### Cytowany tekst:
--------------------

| Szklana Góra Ski w Harbutowicach |
|
Weekendowe opady śniegu, które sprawiły, że w nasze góry powróciła prawdziwa zima, spowodowały także większe zainteresowanie ośrodkami narciarskimi położonymi blisko miast, dobrymi nie tylko na narciarską sobotę czy niedzielę, ale także na szybki wyjazd po pracy. W okolicach Krakowa, w którym spadło ostatnio ponad 15 cm śniegu, czynne są cztery stacje w odległości nie większej niż 30 km (do pół godziny jazdy) - Myślenice, Szklana Góra, Siepraw i Podstolice. Jednak warunki są bardzo zróżnicowane, dlatego postanowiliśmy sprawdzić, gdzie przedstawiają się najkorzystniej.
Największe tej zimy opady śniegu w okolicach Krakowa, mogą dać nieco mylne wyobrażenie o warunkach panujących na trasach. Śniegu oczywiście przybyło, warunki są dużo lepsze niż przed tygodniem, ale we wszystkich wymienionych powyżej ośrodkach są dalekie od doskonałości. Gruba warstwa świeżego puchu spadła tu bowiem na twarde, miejscami zlodzone trasy, lub na całkowicie pozbawione śniegu stoki, na dodatek stało się to po długim okresie wysokich temperatur. Dlatego należy się liczyć z występowaniem przetarć i dużą zmiennością na stoku - miękkie odsypy i muldy przeplatają się z odcinkami bardzo twardymi. Wszystkie cztery stacje odwiedziliśmy jednego dnia - w poniedziałek 26 stycznia, przedstawiamy więc warunki "z pierwszej ręki".

--------------------

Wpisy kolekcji

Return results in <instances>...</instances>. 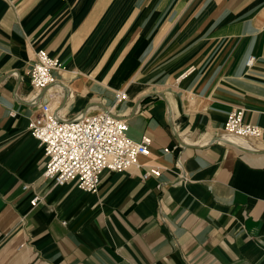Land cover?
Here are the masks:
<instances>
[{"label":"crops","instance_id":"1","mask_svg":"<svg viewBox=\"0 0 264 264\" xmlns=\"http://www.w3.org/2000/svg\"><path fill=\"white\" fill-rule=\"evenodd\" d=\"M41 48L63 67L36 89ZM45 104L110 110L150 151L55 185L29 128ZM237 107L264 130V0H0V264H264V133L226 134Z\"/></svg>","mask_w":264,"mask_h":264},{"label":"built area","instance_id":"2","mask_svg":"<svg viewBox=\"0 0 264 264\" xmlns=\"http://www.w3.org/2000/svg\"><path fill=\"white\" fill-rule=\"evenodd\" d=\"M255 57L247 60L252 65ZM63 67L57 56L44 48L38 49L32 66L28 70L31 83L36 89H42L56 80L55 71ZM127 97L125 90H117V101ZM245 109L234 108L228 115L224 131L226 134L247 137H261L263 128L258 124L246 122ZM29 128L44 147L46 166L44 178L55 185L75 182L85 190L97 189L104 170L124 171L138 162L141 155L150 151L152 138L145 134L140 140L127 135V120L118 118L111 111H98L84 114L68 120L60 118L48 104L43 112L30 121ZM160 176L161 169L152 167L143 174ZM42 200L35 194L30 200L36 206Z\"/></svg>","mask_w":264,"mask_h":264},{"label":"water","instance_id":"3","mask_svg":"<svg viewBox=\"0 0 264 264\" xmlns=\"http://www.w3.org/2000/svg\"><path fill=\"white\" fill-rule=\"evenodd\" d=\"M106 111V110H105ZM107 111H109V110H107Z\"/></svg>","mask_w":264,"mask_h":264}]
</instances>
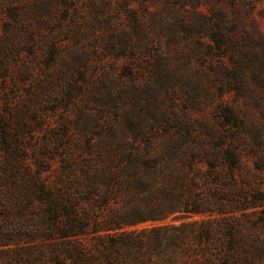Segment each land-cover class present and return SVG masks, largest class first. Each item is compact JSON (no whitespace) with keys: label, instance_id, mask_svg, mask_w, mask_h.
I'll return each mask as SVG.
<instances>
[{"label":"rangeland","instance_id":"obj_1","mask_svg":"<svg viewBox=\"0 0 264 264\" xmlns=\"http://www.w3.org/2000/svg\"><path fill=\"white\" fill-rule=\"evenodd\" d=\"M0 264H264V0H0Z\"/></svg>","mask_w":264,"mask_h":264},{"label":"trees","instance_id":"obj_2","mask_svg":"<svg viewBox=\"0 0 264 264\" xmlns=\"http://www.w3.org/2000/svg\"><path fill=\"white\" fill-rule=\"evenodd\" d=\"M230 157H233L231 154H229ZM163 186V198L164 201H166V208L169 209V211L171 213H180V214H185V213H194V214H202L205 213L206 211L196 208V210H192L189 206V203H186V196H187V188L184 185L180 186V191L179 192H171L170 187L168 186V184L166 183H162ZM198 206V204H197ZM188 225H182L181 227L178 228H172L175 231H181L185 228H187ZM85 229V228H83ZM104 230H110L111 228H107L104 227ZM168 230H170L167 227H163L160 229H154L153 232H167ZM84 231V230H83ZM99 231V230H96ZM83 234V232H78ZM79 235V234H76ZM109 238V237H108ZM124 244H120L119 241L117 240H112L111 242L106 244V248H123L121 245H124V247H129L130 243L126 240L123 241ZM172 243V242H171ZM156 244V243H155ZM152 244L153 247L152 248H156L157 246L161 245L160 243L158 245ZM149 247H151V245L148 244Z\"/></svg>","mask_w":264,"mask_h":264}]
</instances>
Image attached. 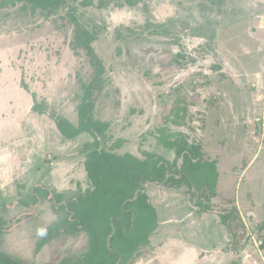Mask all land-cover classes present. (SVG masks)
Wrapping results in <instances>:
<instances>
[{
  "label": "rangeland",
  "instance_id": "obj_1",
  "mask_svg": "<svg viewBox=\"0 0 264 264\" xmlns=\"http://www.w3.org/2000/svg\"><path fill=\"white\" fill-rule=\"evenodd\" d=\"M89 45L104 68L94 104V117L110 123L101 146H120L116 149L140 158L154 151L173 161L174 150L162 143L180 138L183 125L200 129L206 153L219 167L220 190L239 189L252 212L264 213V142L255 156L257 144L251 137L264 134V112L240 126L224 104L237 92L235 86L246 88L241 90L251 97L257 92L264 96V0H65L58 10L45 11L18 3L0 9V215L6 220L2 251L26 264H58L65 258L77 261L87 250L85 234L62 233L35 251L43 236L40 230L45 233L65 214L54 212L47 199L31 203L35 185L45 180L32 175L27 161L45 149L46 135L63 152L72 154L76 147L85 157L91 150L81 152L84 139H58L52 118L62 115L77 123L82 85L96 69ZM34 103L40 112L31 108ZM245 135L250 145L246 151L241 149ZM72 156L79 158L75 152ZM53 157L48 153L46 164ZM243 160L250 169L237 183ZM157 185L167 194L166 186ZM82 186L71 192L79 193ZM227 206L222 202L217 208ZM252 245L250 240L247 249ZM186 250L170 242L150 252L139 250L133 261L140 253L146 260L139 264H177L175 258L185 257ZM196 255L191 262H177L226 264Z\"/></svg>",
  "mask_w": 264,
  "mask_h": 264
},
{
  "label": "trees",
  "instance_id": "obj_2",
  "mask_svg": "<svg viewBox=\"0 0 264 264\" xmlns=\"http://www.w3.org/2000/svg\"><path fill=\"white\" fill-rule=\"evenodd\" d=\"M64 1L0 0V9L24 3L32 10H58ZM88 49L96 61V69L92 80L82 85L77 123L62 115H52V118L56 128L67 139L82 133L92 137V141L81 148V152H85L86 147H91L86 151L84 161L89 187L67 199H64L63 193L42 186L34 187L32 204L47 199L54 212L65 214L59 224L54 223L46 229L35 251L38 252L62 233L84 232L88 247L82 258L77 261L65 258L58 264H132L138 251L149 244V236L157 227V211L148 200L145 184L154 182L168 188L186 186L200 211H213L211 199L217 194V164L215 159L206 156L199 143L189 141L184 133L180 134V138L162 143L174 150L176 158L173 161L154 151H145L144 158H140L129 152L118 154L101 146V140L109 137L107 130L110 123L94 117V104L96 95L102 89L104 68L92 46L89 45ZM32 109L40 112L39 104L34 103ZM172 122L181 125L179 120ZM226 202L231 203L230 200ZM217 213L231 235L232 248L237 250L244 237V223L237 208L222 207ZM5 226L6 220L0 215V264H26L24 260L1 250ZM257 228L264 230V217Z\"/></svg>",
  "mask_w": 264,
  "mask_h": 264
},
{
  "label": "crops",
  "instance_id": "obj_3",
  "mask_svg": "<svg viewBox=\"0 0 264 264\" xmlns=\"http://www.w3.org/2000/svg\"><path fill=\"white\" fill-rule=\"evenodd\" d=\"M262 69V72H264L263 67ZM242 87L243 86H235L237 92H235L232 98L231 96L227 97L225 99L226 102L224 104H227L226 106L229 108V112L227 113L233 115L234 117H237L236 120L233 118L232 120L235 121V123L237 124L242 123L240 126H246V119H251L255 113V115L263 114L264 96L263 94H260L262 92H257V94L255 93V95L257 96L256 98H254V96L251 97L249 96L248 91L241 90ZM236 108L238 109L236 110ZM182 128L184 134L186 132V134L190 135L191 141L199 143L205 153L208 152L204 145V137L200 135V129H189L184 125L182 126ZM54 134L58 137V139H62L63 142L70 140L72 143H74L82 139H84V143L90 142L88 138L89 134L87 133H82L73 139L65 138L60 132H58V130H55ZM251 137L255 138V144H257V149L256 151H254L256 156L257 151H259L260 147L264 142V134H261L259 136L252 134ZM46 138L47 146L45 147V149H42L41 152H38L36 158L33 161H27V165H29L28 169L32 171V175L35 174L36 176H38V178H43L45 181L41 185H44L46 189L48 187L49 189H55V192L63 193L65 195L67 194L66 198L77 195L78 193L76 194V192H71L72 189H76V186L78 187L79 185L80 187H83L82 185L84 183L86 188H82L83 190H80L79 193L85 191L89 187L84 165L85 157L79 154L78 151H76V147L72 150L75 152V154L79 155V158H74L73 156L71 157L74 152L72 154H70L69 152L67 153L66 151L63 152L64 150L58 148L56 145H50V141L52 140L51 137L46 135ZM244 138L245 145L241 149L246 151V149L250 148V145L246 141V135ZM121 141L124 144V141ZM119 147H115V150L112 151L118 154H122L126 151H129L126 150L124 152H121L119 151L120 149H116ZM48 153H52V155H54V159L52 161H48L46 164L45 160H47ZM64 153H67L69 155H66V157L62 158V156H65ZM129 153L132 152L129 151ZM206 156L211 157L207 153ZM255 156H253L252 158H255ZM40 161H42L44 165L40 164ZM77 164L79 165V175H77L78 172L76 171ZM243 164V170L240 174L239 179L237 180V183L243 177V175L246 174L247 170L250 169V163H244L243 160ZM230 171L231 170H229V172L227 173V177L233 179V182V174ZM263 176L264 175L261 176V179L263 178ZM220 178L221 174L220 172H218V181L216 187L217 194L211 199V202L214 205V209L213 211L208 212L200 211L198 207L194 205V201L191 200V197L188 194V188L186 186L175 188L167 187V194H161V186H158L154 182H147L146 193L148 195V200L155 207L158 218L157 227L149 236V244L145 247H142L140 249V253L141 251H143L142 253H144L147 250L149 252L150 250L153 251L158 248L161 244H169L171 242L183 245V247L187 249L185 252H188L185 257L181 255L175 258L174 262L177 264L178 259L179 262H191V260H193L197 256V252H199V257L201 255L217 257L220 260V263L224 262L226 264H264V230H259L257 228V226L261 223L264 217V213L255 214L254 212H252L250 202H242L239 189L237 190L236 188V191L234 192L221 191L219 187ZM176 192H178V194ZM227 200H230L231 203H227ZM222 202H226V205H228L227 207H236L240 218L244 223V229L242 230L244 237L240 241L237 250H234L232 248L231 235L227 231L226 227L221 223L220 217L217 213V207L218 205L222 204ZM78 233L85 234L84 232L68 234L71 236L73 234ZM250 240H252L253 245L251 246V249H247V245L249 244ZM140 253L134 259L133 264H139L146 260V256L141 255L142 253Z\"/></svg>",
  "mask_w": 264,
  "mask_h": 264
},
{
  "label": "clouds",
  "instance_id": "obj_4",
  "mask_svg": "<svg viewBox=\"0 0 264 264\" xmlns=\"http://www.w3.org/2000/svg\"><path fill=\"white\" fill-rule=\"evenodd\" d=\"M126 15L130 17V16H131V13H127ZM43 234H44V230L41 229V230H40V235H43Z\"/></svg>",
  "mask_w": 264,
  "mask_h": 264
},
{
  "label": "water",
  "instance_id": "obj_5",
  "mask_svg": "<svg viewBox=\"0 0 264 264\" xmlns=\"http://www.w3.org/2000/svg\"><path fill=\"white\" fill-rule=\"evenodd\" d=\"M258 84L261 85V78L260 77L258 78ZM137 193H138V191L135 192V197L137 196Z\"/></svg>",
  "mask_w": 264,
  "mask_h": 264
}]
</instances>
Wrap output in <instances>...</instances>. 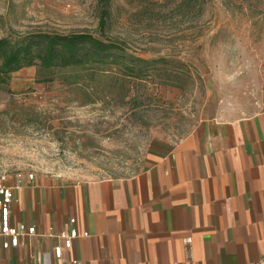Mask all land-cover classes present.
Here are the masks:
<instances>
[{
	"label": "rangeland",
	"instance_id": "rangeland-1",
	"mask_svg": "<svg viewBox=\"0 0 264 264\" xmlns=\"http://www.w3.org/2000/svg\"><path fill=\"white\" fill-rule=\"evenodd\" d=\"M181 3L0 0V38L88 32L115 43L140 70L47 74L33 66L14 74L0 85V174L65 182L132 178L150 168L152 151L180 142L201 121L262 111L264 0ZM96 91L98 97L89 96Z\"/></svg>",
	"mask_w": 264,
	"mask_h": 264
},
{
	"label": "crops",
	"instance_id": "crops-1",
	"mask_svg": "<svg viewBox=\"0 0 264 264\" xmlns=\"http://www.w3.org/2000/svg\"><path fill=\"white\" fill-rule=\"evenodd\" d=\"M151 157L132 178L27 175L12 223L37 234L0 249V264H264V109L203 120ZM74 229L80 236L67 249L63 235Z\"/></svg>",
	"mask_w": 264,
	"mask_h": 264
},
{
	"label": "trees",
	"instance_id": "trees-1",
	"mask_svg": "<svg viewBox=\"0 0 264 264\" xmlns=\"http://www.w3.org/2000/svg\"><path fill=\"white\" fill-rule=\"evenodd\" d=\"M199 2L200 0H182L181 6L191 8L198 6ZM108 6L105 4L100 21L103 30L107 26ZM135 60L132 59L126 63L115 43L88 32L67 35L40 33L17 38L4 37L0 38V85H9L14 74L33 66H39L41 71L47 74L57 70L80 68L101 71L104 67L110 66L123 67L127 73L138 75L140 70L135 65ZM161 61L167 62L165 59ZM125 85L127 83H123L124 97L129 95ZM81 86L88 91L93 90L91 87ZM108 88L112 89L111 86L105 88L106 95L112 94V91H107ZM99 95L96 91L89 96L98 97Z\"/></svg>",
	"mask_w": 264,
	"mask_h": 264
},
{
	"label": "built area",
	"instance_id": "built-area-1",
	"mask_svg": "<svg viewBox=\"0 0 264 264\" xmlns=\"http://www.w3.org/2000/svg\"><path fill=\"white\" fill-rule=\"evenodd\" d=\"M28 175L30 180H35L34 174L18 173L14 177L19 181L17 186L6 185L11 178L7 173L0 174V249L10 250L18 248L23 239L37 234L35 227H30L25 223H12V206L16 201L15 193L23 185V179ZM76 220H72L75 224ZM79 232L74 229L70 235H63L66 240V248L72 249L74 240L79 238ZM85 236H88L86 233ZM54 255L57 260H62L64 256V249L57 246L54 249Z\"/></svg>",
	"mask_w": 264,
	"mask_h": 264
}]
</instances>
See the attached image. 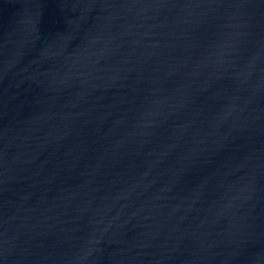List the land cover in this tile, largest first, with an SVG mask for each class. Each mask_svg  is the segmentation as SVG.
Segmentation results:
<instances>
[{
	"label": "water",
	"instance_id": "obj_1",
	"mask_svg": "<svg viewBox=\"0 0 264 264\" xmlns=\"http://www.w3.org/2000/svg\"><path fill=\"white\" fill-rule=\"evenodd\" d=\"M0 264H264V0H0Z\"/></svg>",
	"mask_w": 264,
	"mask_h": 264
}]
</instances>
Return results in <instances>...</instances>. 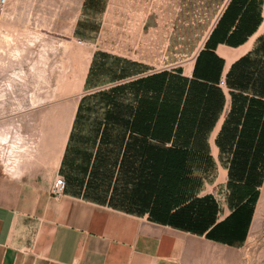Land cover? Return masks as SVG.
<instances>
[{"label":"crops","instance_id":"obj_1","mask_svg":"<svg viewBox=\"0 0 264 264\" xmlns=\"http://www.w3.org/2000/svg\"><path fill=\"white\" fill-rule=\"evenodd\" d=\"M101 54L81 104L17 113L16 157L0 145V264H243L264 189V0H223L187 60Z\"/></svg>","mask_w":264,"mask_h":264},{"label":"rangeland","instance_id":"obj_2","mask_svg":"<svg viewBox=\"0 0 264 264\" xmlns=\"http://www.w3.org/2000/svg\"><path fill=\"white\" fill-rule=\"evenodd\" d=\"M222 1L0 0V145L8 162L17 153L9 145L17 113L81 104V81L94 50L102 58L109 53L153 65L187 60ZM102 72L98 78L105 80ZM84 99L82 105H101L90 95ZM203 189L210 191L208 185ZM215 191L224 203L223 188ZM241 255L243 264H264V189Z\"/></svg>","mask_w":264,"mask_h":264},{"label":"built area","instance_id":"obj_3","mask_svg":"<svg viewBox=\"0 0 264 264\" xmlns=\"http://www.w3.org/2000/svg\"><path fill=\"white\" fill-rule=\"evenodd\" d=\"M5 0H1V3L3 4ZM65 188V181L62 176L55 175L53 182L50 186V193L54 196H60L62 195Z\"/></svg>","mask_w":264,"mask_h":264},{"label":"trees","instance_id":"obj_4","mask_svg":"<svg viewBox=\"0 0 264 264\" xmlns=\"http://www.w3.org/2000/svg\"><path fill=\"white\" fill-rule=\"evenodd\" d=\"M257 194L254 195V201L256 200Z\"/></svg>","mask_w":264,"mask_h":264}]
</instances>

--------------------

### Wymagania ćwiczenia:
- A) Którego dnia odwiedzono wszystkie cztery stacje według tekstu o stacjach narciarskich pod Krakowem?
- B) Przedłuż tekst o stacjach narciarskich pod Krakowem, pisząc jego dalszy ciąg od razu po ostatnim zdaniu.

### Wyniki ćwiczenia:
- A) W poniedziałek 26 stycznia.

- B)
|
Myślenice |
|
Najlepiej naszym zdaniem, zarówno pod względem możliwości jazdy, jak i samej trasy wypadła stacja narciarska Myślenice, położona na stokach góry Chełm. Działa tu kolej czteroosobowa, czynna jest trasa zjazdowa z homologacją FIS o długości 900 m, prowadząca wzdłuż niej. Jest ona utrzymana na mniej więcej dwóch trzecich swojej szerokości, ale w tygodniu, kiedy narciarzy jest niewielu, można płynnie i dynamicznie pojeździć. Na samej górze występuje delikatne zlodzenie - bardzo dobrze jeździ się rano, potem warunki stają się coraz trudniejsze - muldy i odsypy niewielkie, ale na całej trasie czuć pod nartą drobne bryły lodu. Ruch na trasie jest minimalny.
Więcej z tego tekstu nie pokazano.